台湾立法院選挙報告
2004年12月14日(宮崎正弘氏メルマガ)
(略)
選挙はまことに残念な結果になりましたが、本番は3年後の総統選挙とそれに続く立法院選挙だと考えます。
今の選挙で勝ってもいいのですが、2006年の独立宣言では北京オリンピックまでに年数がありすぎて、武力介入をしてくる可能性もあります。2007年の暮れから翌春の総統選挙後なら五輪直前で動けないでしょうから、と(理由をつけて)慰めています。
(HS生、豊橋)
(略)
(読者の声2)987号で台湾選挙報告の簡潔な文章のなかに「或る選挙プロ曰く『今度は与党が負けてよかった。なぜならこれで2008年総統は野党が負けるから』と冗談ともつかない分析」と書かれておりますが、私も個人的には与党が過半に達せず、よかったと思っています。
得票率が伸びていれば、与党が候補者を乱立していなければ、中選挙区に対応した戦術をとっていれば、と反省はいろいろあるでしょう。
台湾にとって大事なのは米との関係です。陳水扁氏を批判するのに「英語が満足に話せない」というものがあります。陳総統の本当の英語力は知りませんが、陳総統になってからの米台関係はしっくりいかずギクシャクとしています。

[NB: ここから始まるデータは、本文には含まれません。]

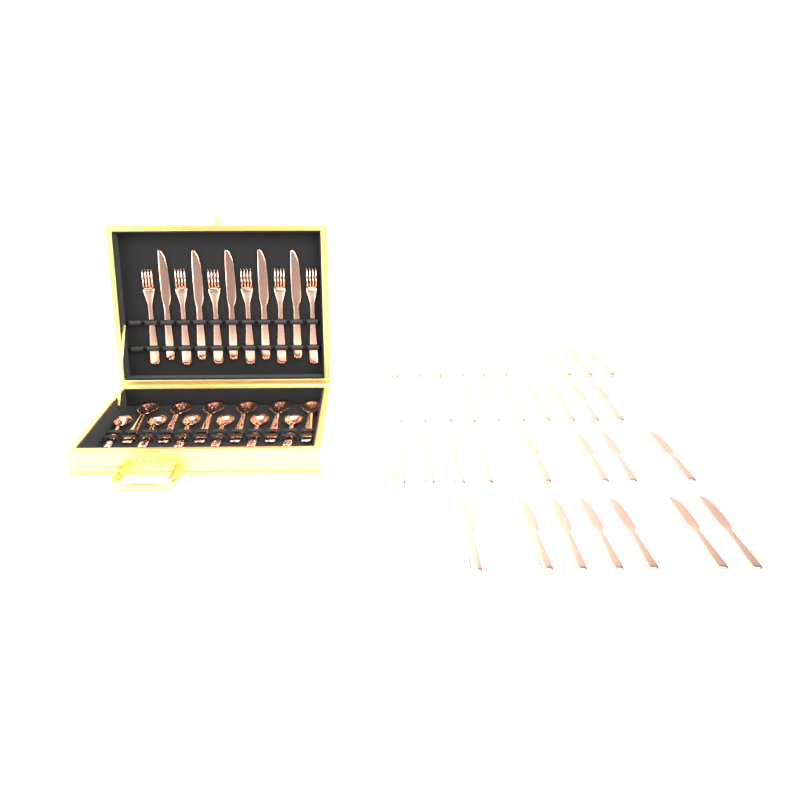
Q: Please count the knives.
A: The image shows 39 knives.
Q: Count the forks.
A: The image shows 6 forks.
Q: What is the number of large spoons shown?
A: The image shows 6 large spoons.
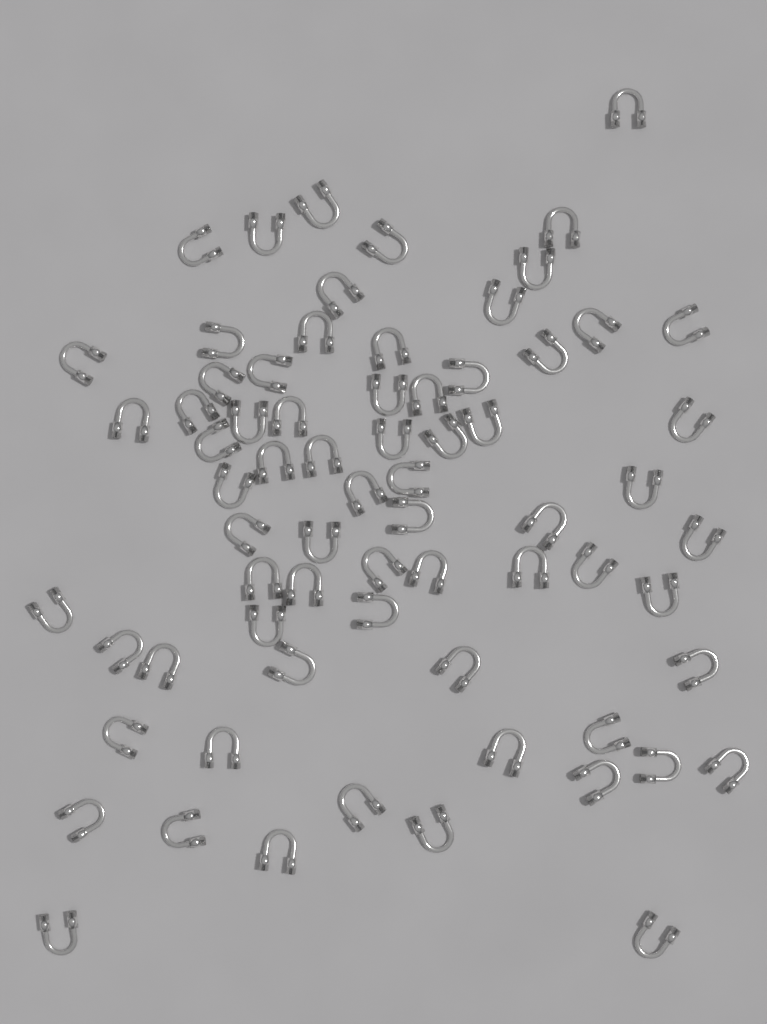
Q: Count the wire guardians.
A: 70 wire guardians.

対米関係をうまくやってくれという声が台湾内部から挙がっています。議会で過半数をとっていたら陳流唯我独尊政策をとり続け、米の反感を呼ぶことになったでしょうから、これでちょうどいいのです。中国に対するに、米の力を頼むことが上策、必策です。米との親密化を図ってほしいものです。
(NH生、丸の内)
(宮崎正弘のコメント)宮沢喜一元首相は英語をパーフェクトに操りますが、日米関係は宮沢政権で劇的に好転したことはなかった。
中曽根さんのように普通の英語力でも、ロンヤス関係は築けた。陳水扁が「英語を喋れる、喋れない」が、台湾で問題になるのは、立方委員の大半が米国帰り、しかも博士号保持者ですから、かれらの優越感、名状しがたい「エリート意識」からの批判で、それは庶民に対していかほどの効果もありません。
問題は後節です。かれ(陳水扁現総統)の独走と迷走が問題なのです。
ものいわぬ大衆の直感は、やはり対米関係がぎくしゃくし始めたことへの恐れ、その心理的な、なにものかが消極的な独立支援組を棄権させてしまった。
(昨日の太田氏は「青の棄権」。今日の宮崎氏は「緑」の棄権と分かれるがw)
予想投票率から6%も、実際の投票率は下降し、組織力の国民党が議席を確保できた、というのが真相に近いでしょうね。